**DESCRIPTION OF THE TASK**:
Pull out every line below that contains the string "Cảnh".

**DATA TO USE**:
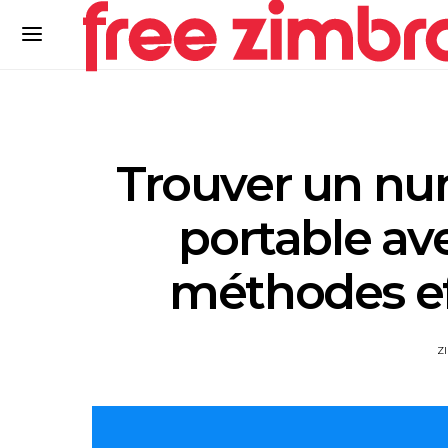
Trouver un nu
portable av
méthodes eff
Z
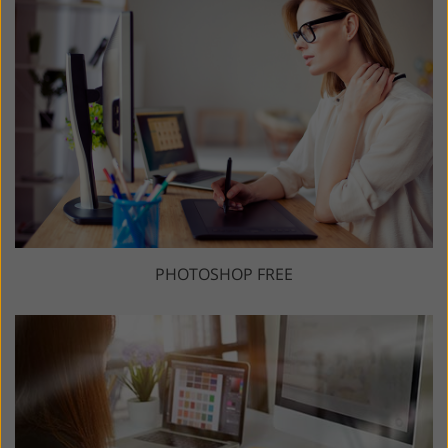
PHOTOSHOP FREE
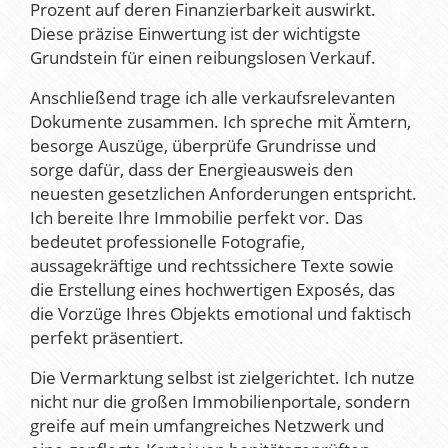
Prozent auf deren Finanzierbarkeit auswirkt.
Diese präzise Einwertung ist der wichtigste
Grundstein für einen reibungslosen Verkauf.
Anschließend trage ich alle verkaufsrelevanten
Dokumente zusammen. Ich spreche mit Ämtern,
besorge Auszüge, überprüfe Grundrisse und
sorge dafür, dass der Energieausweis den
neuesten gesetzlichen Anforderungen entspricht.
Ich bereite Ihre Immobilie perfekt vor. Das
bedeutet professionelle Fotografie,
aussagekräftige und rechtssichere Texte sowie
die Erstellung eines hochwertigen Exposés, das
die Vorzüge Ihres Objekts emotional und faktisch
perfekt präsentiert.
Die Vermarktung selbst ist zielgerichtet. Ich nutze
nicht nur die großen Immobilienportale, sondern
greife auf mein umfangreiches Netzwerk und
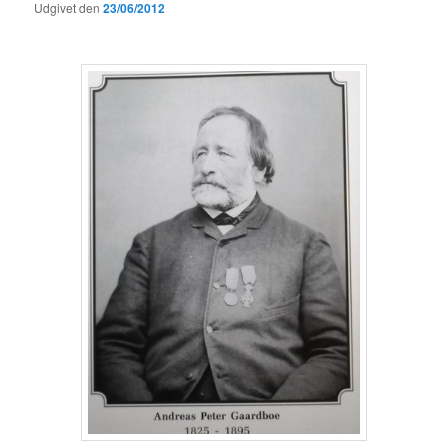
Udgivet den
23/06/2012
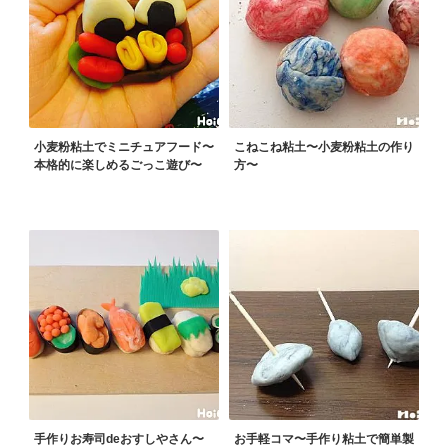
小麦粉粘土でミニチュアフード〜
こねこね粘土〜小麦粉粘土の作り
本格的に楽しめるごっこ遊び〜
方〜
手作りお寿司deおすしやさん〜
お手軽コマ〜手作り粘土で簡単製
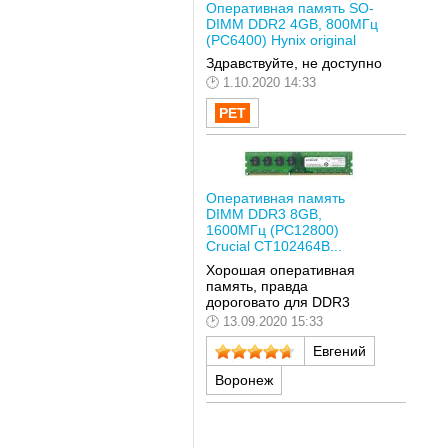
Оперативная память SO-
DIMM DDR2 4GB, 800МГц
(PC6400) Hynix original
Здравствуйте, не доступно
1.10.2020 14:33
Оперативная память
DIMM DDR3 8GB,
1600МГц (PC12800)
Crucial CT102464B...
Хорошая оперативная
память, правда
дороговато для DDR3
13.09.2020 15:33
Евгений
Воронеж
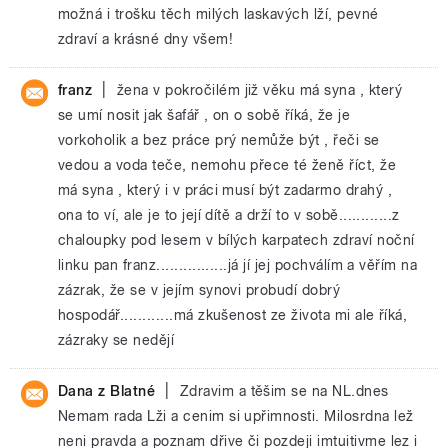
možná i trošku těch milých laskavých lží, pevné
zdraví a krásné dny všem!
|
franz
žena v pokročilém již věku má syna , který
se umí nosit jak šafář , on o sobě říká, že je
vorkoholik a bez práce prý nemůže být , řeči se
vedou a voda teče, nemohu přece té ženě říct, že
má syna , který i v práci musí být zadarmo drahý ,
ona to ví, ale je to její dítě a drží to v sobě............z
chaloupky pod lesem v bílých karpatech zdraví noční
linku pan franz................já jí jej pochválím a věřím na
zázrak, že se v jejím synovi probudí dobrý
hospodář............má zkušenost ze života mi ale říká,
zázraky se nedějí
|
Dana z Blatné
Zdravim a těšim se na NL.dnes
Nemam rada Lži a cenim si upřimnosti. Milosrdna lež
neni pravda a poznam dřive či pozdeji imtuitivme lez i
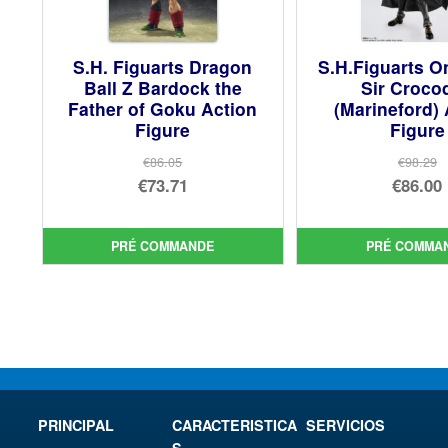
S.H. Figuarts Dragon
S.H.Figuarts O
Ball Z Bardock the
Sir Crocod
Father of Goku Action
(Marineford) 
Figure
Figure
€86.05
€98.29
Le
Le
€73.71
€86.00
prix
Le
prix
Le
initial
prix
init
prix
PRÉ COMMANDE
PRÉ COMMA
était :
actuel
étai
act
€86.05.
est :
€98.
est 
€73.71.
€86.
PRINCIPAL
CARACTERISTICA
SERVICIOS
S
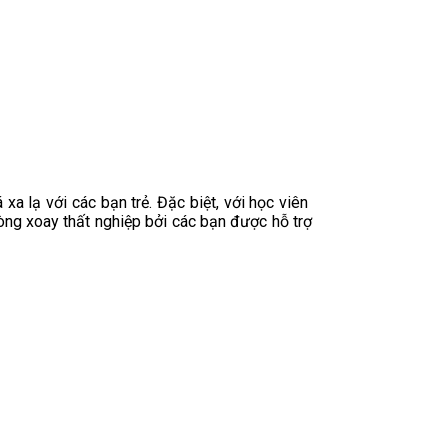
xa lạ với các bạn trẻ. Đặc biệt, với học viên
ng xoay thất nghiệp bởi các bạn được hỗ trợ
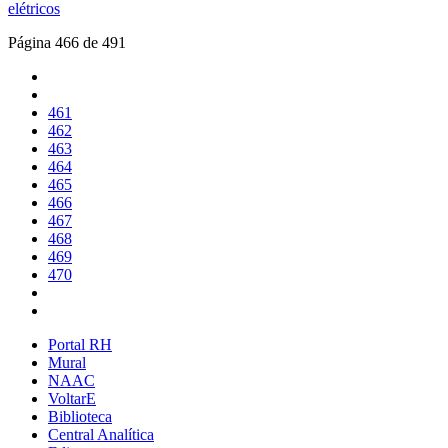
elétricos
Página 466 de 491
461
462
463
464
465
466
467
468
469
470
Portal RH
Mural
NAAC
VoltarE
Biblioteca
Central Analítica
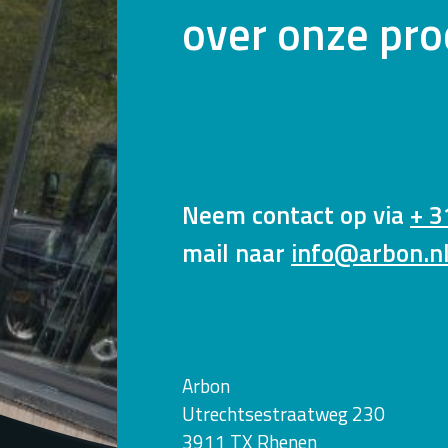
over onze pr
Neem contact op via
+ 3
mail naar
info@arbon.n
Arbon
Utrechtsestraatweg 230
3911 TX Rhenen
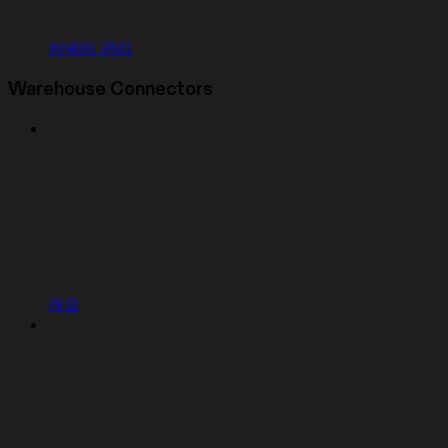
커넥터 관리
Warehouse Connectors
개요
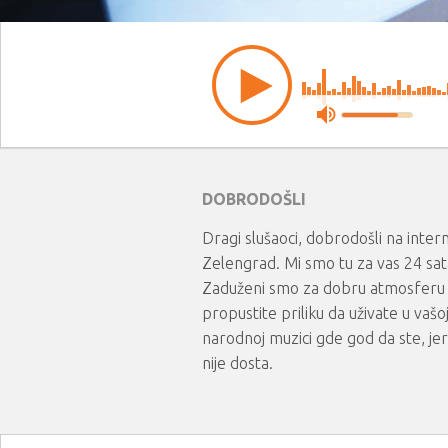
DOBRODOŠLI
Dragi slušaoci, dobrodošli na intern
Zelengrad. Mi smo tu za vas 24 sat
Zaduženi smo za dobru atmosferu 
propustite priliku da uživate u vašoj 
narodnoj muzici gde god da ste, jer
nije dosta.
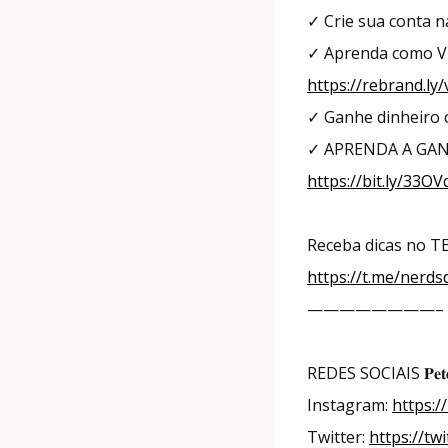
✓ Crie sua conta n
✓ Aprenda como VI
https://rebrand.ly
✓ Ganhe dinheir
✓ APRENDA A GAN
https://bit.ly/33OV
Receba dicas no 
https://t.me/nerd
————————–
REDES SOCIAIS 𝐏𝐞𝐭𝐞𝐫 
Instagram:
https:/
Twitter:
https://tw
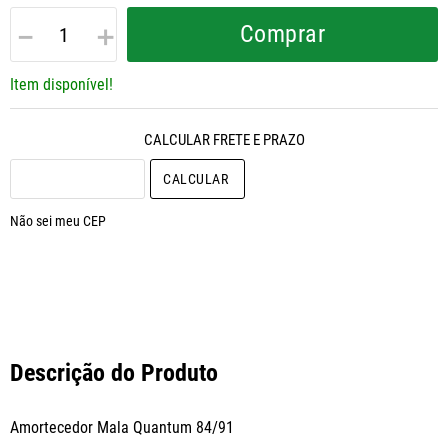
－
＋
Comprar
Item disponível!
CALCULAR O FRETE
Não sei meu CEP
Descrição do Produto
Amortecedor Mala Quantum 84/91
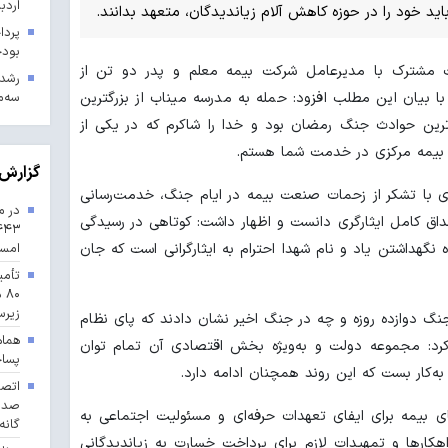
اردب
ید خود را در حوزه کاهش آلام زیاندیدگان، متعهد بدانند.
بودجه ۱۴۰۳ در 
 مشترک با مدیرعامل شرکت بیمه معلم و پدر دو تن از
سه‌م
 بیان این مطلب افزود: حمله به مدرسه میناب از بزرگترین
ترین حوادث جنگ رمضان بود و خدا را شاکرم که در یکی از
بیمه مرکزی در خدمت شما هستم.
گزارش 
ی با تشکر از زحمات صنعت بیمه در ایام جنگ، خدمت‌رسانی
در م
داق کامل ایثارگری دانست و اظهار داشت: کوتاهی در رسیدگی
امس
ه نگهداشتن یاد و نام شهدا احترام به ایثارگرانی است که جان
تأمی
۸۰
زیرس
جنگ دوازده روزه و چه در جنگ اخیر نشان دادند که پای نظام
هماه
ن کرد: مجموعه دولت و به‌ویژه بخش اقتصادی آن تمام توان
پسا
به‌کار بست که این روند همچنان ادامه دارد.
ی بیمه‌ برای ایفای تعهدات حرفه‌ای و مسئولیت اجتماعی به
گانه
اهکارها و تمهیدات لازم برای پرداخت خسارت به زیاندیدگانی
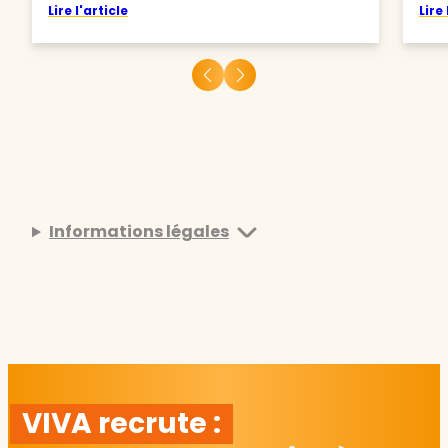
Lire l'article
Lire 
Informations légales
VIVA recrute :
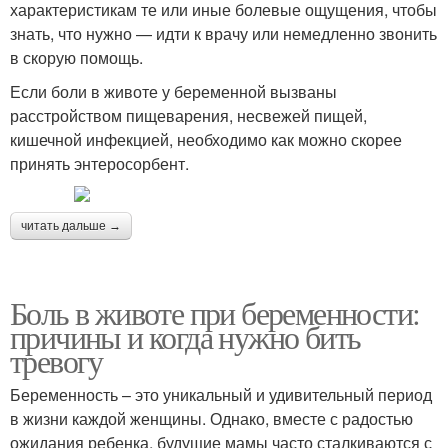
характеристикам те или иные болевые ощущения, чтобы
знать, что нужно — идти к врачу или немедленно звонить
в скорую помощь.
Если боли в животе у беременной вызваны
расстройством пищеварения, несвежей пищей,
кишечной инфекцией, необходимо как можно скорее
принять энтеросорбент.
читать дальше →
Боль в животе при беременности:
причины и когда нужно бить
тревогу
Беременность – это уникальный и удивительный период
в жизни каждой женщины. Однако, вместе с радостью
ожидания ребенка, будущие мамы часто сталкиваются с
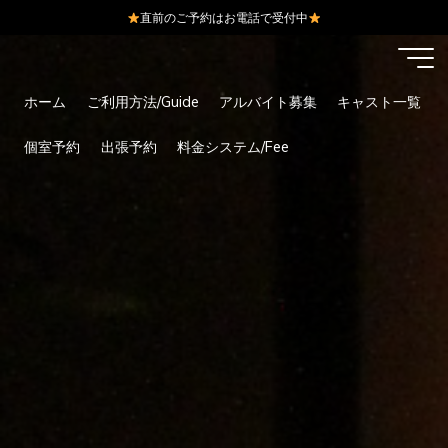
直前のご予約はお電話で受付中
コ
ン
テ
ホーム
ご利用方法/Guide
アルバイト募集
キャスト一覧
ン
ツ
個室予約
出張予約
料金システム/Fee
へ
ス
キ
ッ
プ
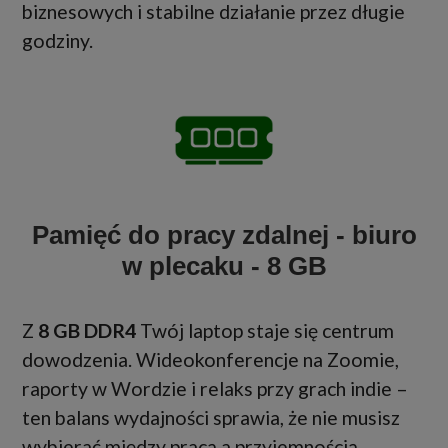
biznesowych i stabilne działanie przez długie
godziny.
Pamięć do pracy zdalnej - biuro
w plecaku - 8 GB
Z
8 GB DDR4
Twój laptop staje się centrum
dowodzenia. Wideokonferencje na Zoomie,
raporty w Wordzie i relaks przy grach indie –
ten balans wydajności sprawia, że nie musisz
wybierać między pracą a przyjemnością.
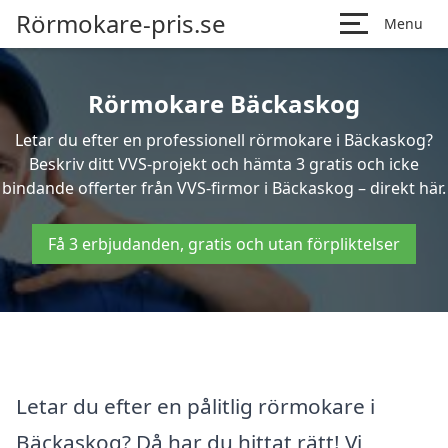
Rörmokare-pris.se
Menu
Rörmokare Bäckaskog
Letar du efter en professionell rörmokare i Bäckaskog?
Beskriv ditt VVS-projekt och hämta 3 gratis och icke
bindande offerter från VVS-firmor i Bäckaskog – direkt här.
Få 3 erbjudanden, gratis och utan förpliktelser
Letar du efter en pålitlig rörmokare i
Bäckaskog? Då har du hittat rätt! Vi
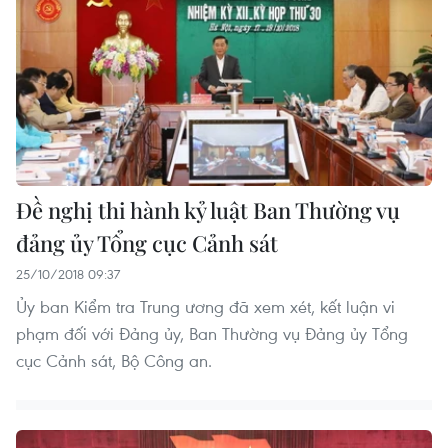
Đề nghị thi hành kỷ luật Ban Thường vụ
đảng ủy Tổng cục Cảnh sát
25/10/2018 09:37
Ủy ban Kiểm tra Trung ương đã xem xét, kết luận vi
phạm đối với Đảng ủy, Ban Thường vụ Đảng ủy Tổng
cục Cảnh sát, Bộ Công an.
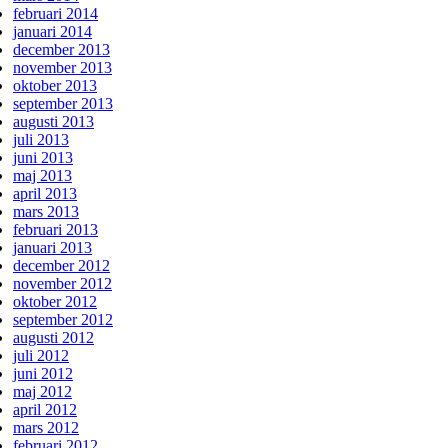
februari 2014
januari 2014
december 2013
november 2013
oktober 2013
september 2013
augusti 2013
juli 2013
juni 2013
maj 2013
april 2013
mars 2013
februari 2013
januari 2013
december 2012
november 2012
oktober 2012
september 2012
augusti 2012
juli 2012
juni 2012
maj 2012
april 2012
mars 2012
februari 2012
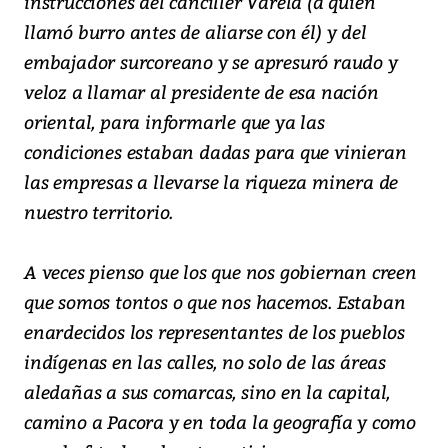
instrucciones del canciller Varela (a quien
llamó burro antes de aliarse con él) y del
embajador surcoreano y se apresuró raudo y
veloz a llamar al presidente de esa nación
oriental, para informarle que ya las
condiciones estaban dadas para que vinieran
las empresas a llevarse la riqueza minera de
nuestro territorio.
A veces pienso que los que nos gobiernan creen
que somos tontos o que nos hacemos. Estaban
enardecidos los representantes de los pueblos
indígenas en las calles, no solo de las áreas
aledañas a sus comarcas, sino en la capital,
camino a Pacora y en toda la geografía y como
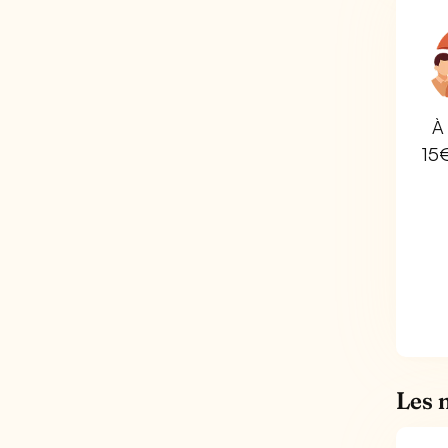
À 
15
Les 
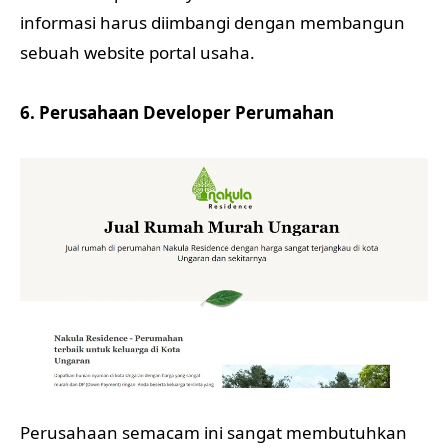
informasi harus diimbangi dengan membangun
sebuah website portal usaha.
6. Perusahaan Developer Perumahan
Perusahaan semacam ini sangat membutuhkan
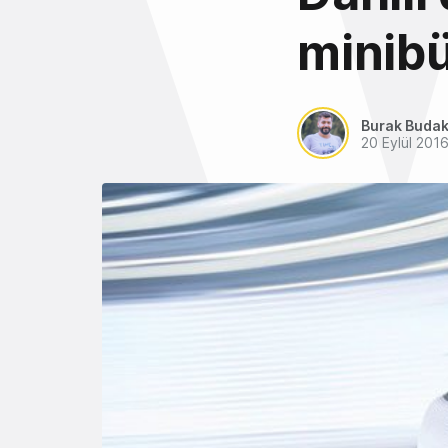
minibü
Burak Buda
20 Eylül 201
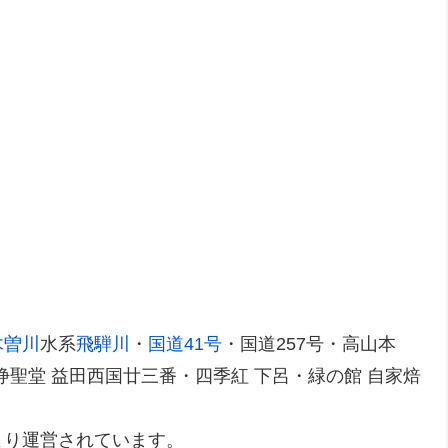
木曽川
水系
飛騨川
・
国道41号
・国道257号・高山本
浄聖堂 益田西国廿三番・四季紅 下呂・緑の館 自家焙
より運営されています。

**OUTPUT FOR THIS EXERCISE**:
đảng ủy Tổng cục Cảnh sát
cục Cảnh sát, Bộ Công an.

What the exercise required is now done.